#### Extracted data

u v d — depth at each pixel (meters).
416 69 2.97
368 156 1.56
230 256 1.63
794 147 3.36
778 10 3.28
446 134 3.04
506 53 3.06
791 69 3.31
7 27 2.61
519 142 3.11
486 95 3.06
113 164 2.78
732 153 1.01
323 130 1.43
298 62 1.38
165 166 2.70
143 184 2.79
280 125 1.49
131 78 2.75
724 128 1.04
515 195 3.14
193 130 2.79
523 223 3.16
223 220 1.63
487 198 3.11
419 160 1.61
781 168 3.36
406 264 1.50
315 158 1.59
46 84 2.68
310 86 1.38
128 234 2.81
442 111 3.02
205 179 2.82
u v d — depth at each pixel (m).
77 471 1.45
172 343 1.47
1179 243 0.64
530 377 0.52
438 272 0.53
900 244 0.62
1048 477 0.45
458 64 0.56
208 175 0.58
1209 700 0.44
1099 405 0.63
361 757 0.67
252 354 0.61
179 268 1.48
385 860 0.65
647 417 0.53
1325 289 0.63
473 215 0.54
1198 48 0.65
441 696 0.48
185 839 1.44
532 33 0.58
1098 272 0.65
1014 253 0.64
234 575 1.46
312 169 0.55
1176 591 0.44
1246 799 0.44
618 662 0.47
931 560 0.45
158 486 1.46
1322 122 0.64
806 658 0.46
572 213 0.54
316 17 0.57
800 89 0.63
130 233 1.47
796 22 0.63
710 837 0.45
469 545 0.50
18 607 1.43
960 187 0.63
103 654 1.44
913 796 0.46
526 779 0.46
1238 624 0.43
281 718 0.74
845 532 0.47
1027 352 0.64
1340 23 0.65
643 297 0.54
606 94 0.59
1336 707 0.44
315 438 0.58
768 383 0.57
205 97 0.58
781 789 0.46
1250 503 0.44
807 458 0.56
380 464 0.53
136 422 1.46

########

Assigned task:
Search the data above for the string "each". Report every line where it is found.

Output below:
u v d — depth at each pixel (meters).
u v d — depth at each pixel (m).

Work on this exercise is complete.